The Hidden Driver Behind China Tech's Selloff — When "AI Future" Collides With "Show Me the Profits
$Goldman Sachs(GS)$ maintains its overweight rating on A-shares and downgrades its rating on Hong Kong stocks to neutral.
[Key Takeaway]
China tech stocks have fallen from early-year highs to near lows. On the surface, it's a pile-up of negative headlines. But beneath lies a clear throughline: Traditional tech giants are trading short-term profits for long-term AI positioning, while the market only wants to pay for "profits today." This temporal mismatch, compounded by HK liquidity being siphoned into pure-play AI names, is reshaping the entire valuation framework for China tech.
1. The Root of Valuation Collapse: A "Temporal Mismatch" Standoff
Traditional tech giants ( $TENCENT(00700)$ , $Alibaba(BABA)$ $BABA-W(09988)$ , $Baidu(BIDU)$ $BIDU-SW(09888)$ ) are making a tough strategic choice: sacrifice near-term margins to ramp up AI infrastructure spending.
But what does the market want right now? Near-term earnings certainty. When Bloomberg forecasts profit growth dropping to single digits for these names, the valuation logic that previously supported them — "high cash flow + stable buybacks" — instantly crumbles. Investors suddenly realize these former "cash cows" are becoming "capex black holes," and the appeal of value-style investing fades.
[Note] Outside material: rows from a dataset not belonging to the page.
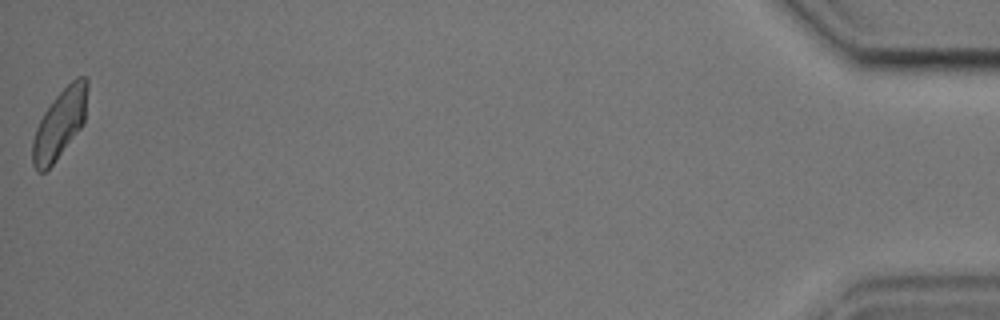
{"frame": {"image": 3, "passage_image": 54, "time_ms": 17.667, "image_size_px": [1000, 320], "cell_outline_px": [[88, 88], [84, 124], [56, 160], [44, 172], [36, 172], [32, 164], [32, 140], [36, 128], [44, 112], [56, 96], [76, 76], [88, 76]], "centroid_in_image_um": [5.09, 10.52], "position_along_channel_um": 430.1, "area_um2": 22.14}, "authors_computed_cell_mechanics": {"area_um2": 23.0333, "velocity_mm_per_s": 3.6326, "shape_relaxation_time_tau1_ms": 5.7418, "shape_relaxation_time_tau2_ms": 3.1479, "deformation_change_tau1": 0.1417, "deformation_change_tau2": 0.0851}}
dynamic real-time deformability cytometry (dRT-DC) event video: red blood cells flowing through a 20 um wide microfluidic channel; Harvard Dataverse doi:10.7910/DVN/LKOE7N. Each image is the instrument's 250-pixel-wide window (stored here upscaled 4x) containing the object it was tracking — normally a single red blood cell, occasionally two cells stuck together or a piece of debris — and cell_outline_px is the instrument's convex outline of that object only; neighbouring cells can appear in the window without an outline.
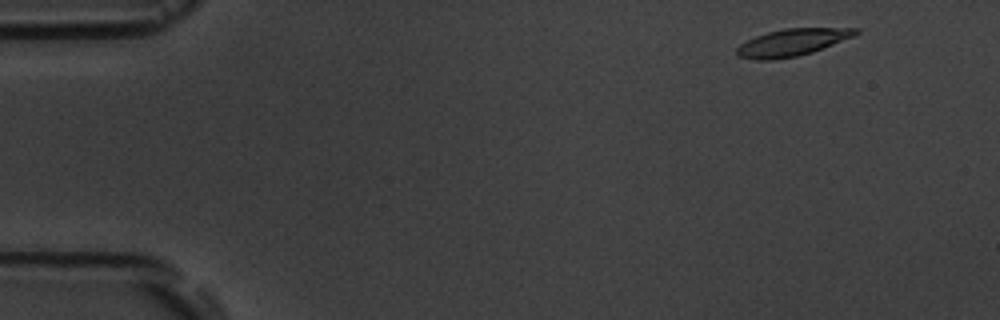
{"species": "common noctule bat (a hibernating species)", "species_latin": "Nyctalus noctula", "temperature_condition": "room temperature", "stored_images_in_passage": 14, "camera_frame_rate_fps": 3000, "um_per_image_px": 0.085, "animal": {"sex": "male", "body_mass_g": 19.5, "forearm_length_mm": 54.6}, "frame": {"image": 1, "passage_image": 1, "time_ms": 0.0, "image_size_px": [1000, 320], "cell_outline_px": [[860, 32], [856, 36], [812, 52], [796, 56], [772, 60], [756, 60], [736, 56], [736, 48], [740, 44], [756, 36], [768, 32], [784, 28], [860, 28]], "centroid_in_image_um": [67.35, 3.6], "position_along_channel_um": 17.6, "area_um2": 18.84}}
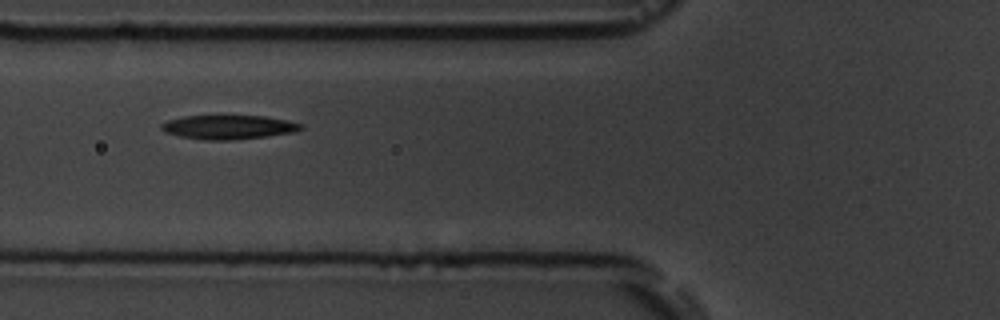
{"frame": {"image": 2, "passage_image": 5, "time_ms": 5.333, "image_size_px": [1000, 320], "cell_outline_px": [[304, 128], [296, 132], [268, 136], [232, 140], [204, 140], [180, 136], [164, 132], [160, 128], [160, 124], [168, 120], [184, 116], [264, 116], [288, 120], [300, 124]], "centroid_in_image_um": [19.42, 10.81], "position_along_channel_um": 106.4, "area_um2": 19.59}}
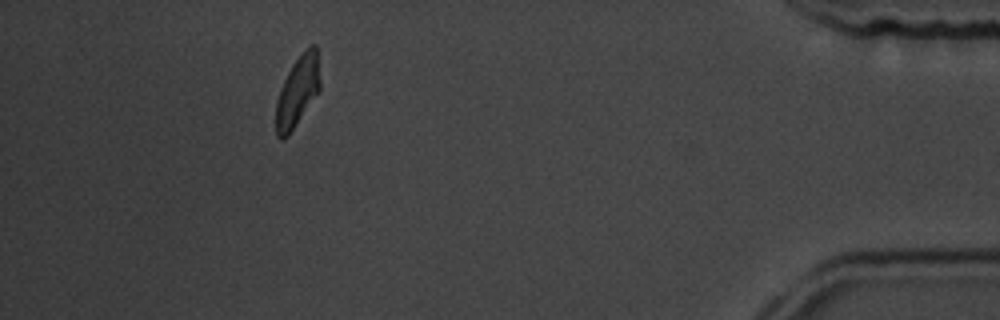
{"frame": {"image": 3, "passage_image": 13, "time_ms": 15.333, "image_size_px": [1000, 320], "cell_outline_px": [[320, 92], [288, 136], [284, 140], [280, 140], [276, 136], [276, 100], [280, 88], [292, 64], [308, 44], [316, 44], [320, 80]], "centroid_in_image_um": [25.3, 7.77], "position_along_channel_um": 409.9, "area_um2": 18.5}, "authors_computed_cell_mechanics": {"area_um2": 19.1896, "velocity_mm_per_s": 3.6043, "shape_relaxation_time_tau1_ms": 3.0257, "shape_relaxation_time_tau2_ms": null, "deformation_change_tau1": 0.1218, "deformation_change_tau2": null}}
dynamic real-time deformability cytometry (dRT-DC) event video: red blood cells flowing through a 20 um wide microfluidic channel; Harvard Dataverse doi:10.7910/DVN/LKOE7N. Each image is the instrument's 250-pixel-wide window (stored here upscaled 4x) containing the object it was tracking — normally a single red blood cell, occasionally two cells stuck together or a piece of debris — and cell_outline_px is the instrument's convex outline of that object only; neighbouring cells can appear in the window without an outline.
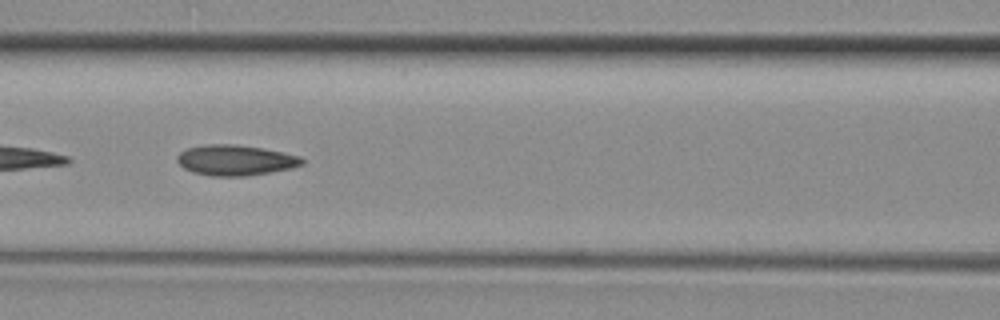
{"species": "common noctule bat (a hibernating species)", "species_latin": "Nyctalus noctula", "temperature_condition": "room temperature", "stored_images_in_passage": 35, "camera_frame_rate_fps": 3000, "um_per_image_px": 0.085, "animal": {"sex": "female", "body_mass_g": 29.2, "forearm_length_mm": 56.3}, "frame": {"image": 1, "passage_image": 11, "time_ms": 3.333, "image_size_px": [1000, 320], "cell_outline_px": [[304, 164], [292, 168], [248, 176], [212, 176], [192, 172], [184, 168], [176, 160], [176, 156], [180, 152], [188, 148], [204, 144], [236, 144], [264, 148], [284, 152], [300, 156], [304, 160]], "centroid_in_image_um": [20.02, 13.61], "position_along_channel_um": 146.6, "area_um2": 22.43}}
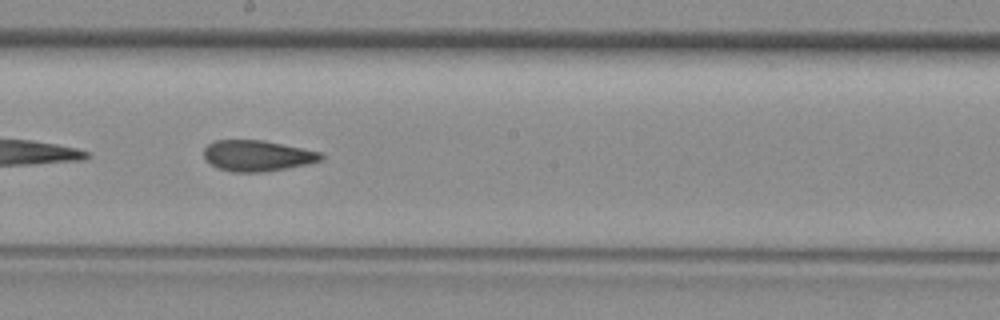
{"frame": {"image": 2, "passage_image": 16, "time_ms": 5.0, "image_size_px": [1000, 320], "cell_outline_px": [[324, 160], [308, 164], [264, 172], [232, 172], [220, 168], [212, 164], [204, 156], [204, 148], [208, 144], [216, 140], [264, 140], [324, 152]], "centroid_in_image_um": [21.95, 13.23], "position_along_channel_um": 226.3, "area_um2": 21.21}}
This isn't fundamental deterioration. It's a valuation model switch — from "dividend discount" to "growth discount" — and the market hasn't yet agreed on the new anchor.
2. Liquidity Siphon: Pure-Play AI Names Are Draining Traditional Tech
Hong Kong's market is witnessing a brutal liquidity redistribution.
Newly listed pure-play AI targets (no legacy baggage, clean narrative) have become the new darlings. Investors simply bet on the "AI future" without having to digest concerns about legacy businesses or calculate the profit erosion from massive capex. Traditional tech giants, by contrast, carry too much cognitive load — defend the old business AND bet on the new story.
The result: capital naturally migrates toward "simpler stories," while tech giants are redeemed like "deposits" — casualties of liquidity outflows.
3. Sentiment Shock: The February "Tax Hike" Butterfly Effect
The February tax hike rumor added an extra panic shock. Though later proven to be a market misreading of telecom tax adjustments — unrelated to internet companies' core operations — in fragile market sentiment, any negative headline gets amplified. This again confirms: current price pressure is largely disconnected from fundamentals; it's driven by sentiment, narrative, and capital flows.
4. Tactical Response: Go With the Trend vs. Contrarian Positioning
Against this backdrop, two divergent strategies emerge:
Trading Layer (Medium-Term): Go with the trend, not against it. Until the valuation logic transition completes, the inertia of market sentiment may continue to weigh on stock prices.
Investing Layer (Long-Term): For true contrarian value investors, short-term volatility is noise. The decline in a good company's stock price is a better long-term opportunity — provided you can endure the pain of "temporal mismatch" and confirm that the company's long-term thesis remains intact.
[One-Sentence Summary]
China tech stocks aren't falling because they've turned "bad." They're falling because they're becoming "expensive" (AI investment phase) while the market still prices them as "cheap" (cash flow phase). When AI spending translates into competitive moats, today's valuation compression will become tomorrow's margin of safety.